• Exercise 1
Decide whether each statement agrees with the post on package systems below. Answer yes or no for each, and quote the deciding words of the post exactly. (a) The post says Elm's package repository is namespaced by username. (b) The post says crates.io lets you search for crates at version 1.0 or higher. (c) The post says curated lists of packages are usually vetted for security.
• Exercise 2
Update the post on package systems below: write it out from "ThoughtsOnPackageSystems" up to and including "that doesn’t suck.", replacing "username" with "organization".

-- Page excerpt follows --

ThoughtsOnPackageSystems

Introductory ramblings

I had some thoughts on crates.io that might be interesting to other people.

First, the decision to not include namespaces in Rust’s crates.io repository was 1000% correct. I’m learning Elm now, which has a package repo namespaced by username, and I have to sort through eight different packages named “elm-css” to find the one that doesn’t suck.

Second off, more-or-less-unmoderated package repos such as cargo, npm and pypi are here to stay: they are far, far too useful to get rid of. Raising the barrier to entry for publishing a crate would make life way harder for people to get started publishing crates, and once someone has published a crate and someone stumbles across it and starts using it, it is more likely to continue improving. This is important.

Such repositories have two problems though, the first is “how do I find packages that don’t suck” and the second (increasingly) is “how do I trust the packages (and their dependencies) aren’t malicious”. These problems are not unique to cargo and anyone who cares about them should look at the whole ecosystem of similar package repositories before coming to any conclusions. Some traditional options are:

  • Moderation: Have people who vet packages and only allow “good” ones. Pro’s: Solves both problems, when done well. Can work very well; see Linux package repositories. Con’s: Takes a lot of work; how many thousands of volunteers does Debian have? High barrier to entry. Curated packages often lag (far) behind state-of-the-art.
  • Curation: Basically, have lists of “good” packages, created by humans, for humans to search through. Pro’s: Like moderation, when done well it solves both problems. There have been some efforts of this in Rust like stdx, awesome-rust and so on, but…. Cons: Hard to keep up to date. Hard to keep momentum and interest for; they rot very quickly. Hard to search and organize!!! Often not vetted for security! Basically, if we (the Rust community) can’t even manage this, organizationally, then moderation is out of the question.

These two demonstrate a couple elements of the problem: First, to get the highest quality decisions, a human has to be in the loop to make the decision. But in reality, a machine-generated decision can still be useful as long as you know how trustworthy it is (or isn’t). And second, these do about the same thing whether or not they are part of the package system. They also both try to address both “good packages” and “safe packages”, but really those problems are separate. The first problem is a problem of searching, which is in theory easy but in practice very tricky to do well. The second problem is a problem of validation, which is in theory impossible but in practice usually not a huge deal for most systems!

Let’s inspect these problems separately.

Finding a package

When I look for a new crate to solve a problem, there’s many things upon which I base my judgment: version number, release history, does it look actively developed, is there documentation, and so on. Crates.io only provides a small fraction of this information, and does not let you filter or search on most of it. There’s no way to say “find me crates that have had more than two releases”, “find me crates that are at version >= 0.2.0”, “find me crates that are at version >= 1.0”, and so on. All this information is there though! The problem is that crates.io is critical infrastructure, and so a change to crates.io effects the entire Rust ecosystem. This makes the developers of it rightfully conservative. If crates.io breaks, it’s a disaster. If someone makes a design decision that turns out to be a mistake, then it’s very difficult to undo without breaking stuff that relied on it. If they add new potential metadata in a crate specification, then every crate has to change if it’s going to take advantage of it.

crates.io is a bad place to experiment with stuff!

-- Page excerpt concluded --
-- Records follows --

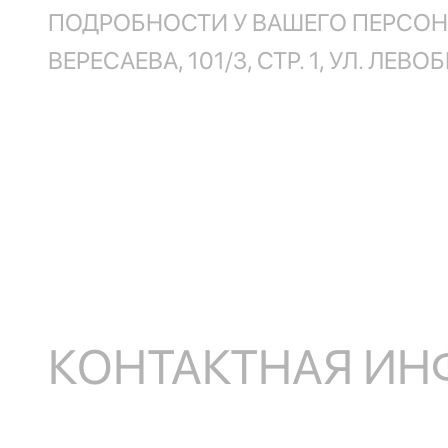
ПОДРОБНОСТИ У ВАШЕГО ПЕРСОНА
ВЕРЕСАЕВА, 101/3, СТР. 1, УЛ. ЛЕВ
КОНТАКТНАЯ И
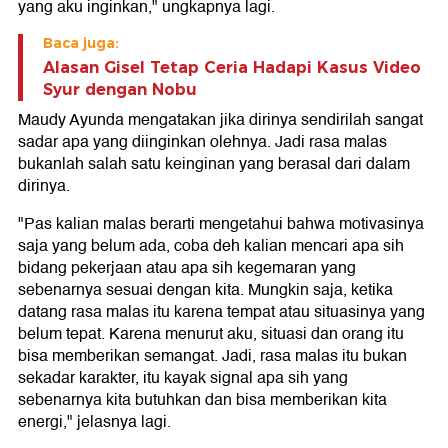
yang aku inginkan," ungkapnya lagi.
Baca juga:
Alasan Gisel Tetap Ceria Hadapi Kasus Video
Syur dengan Nobu
Maudy Ayunda mengatakan jika dirinya sendirilah sangat
sadar apa yang diinginkan olehnya. Jadi rasa malas
bukanlah salah satu keinginan yang berasal dari dalam
dirinya.
"Pas kalian malas berarti mengetahui bahwa motivasinya
saja yang belum ada, coba deh kalian mencari apa sih
bidang pekerjaan atau apa sih kegemaran yang
sebenarnya sesuai dengan kita. Mungkin saja, ketika
datang rasa malas itu karena tempat atau situasinya yang
belum tepat. Karena menurut aku, situasi dan orang itu
bisa memberikan semangat. Jadi, rasa malas itu bukan
sekadar karakter, itu kayak signal apa sih yang
sebenarnya kita butuhkan dan bisa memberikan kita
energi," jelasnya lagi.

-- Records concluded --

• Response box 1
(a) Yes: "I’m learning Elm now, which has a package repo namespaced by username"
(b) No: "There’s no way to say “find me crates that have had more than two releases”, “find me crates that are at version >= 0.2.0”, “find me crates that are at version >= 1.0”"
(c) No: "Often not vetted for security!"

• Response box 2
ThoughtsOnPackageSystems

Introductory ramblings

I had some thoughts on crates.io that might be interesting to other people.

First, the decision to not include namespaces in Rust’s crates.io repository was 1000% correct. I’m learning Elm now, which has a package repo namespaced by organization, and I have to sort through eight different packages named “elm-css” to find the one that doesn’t suck.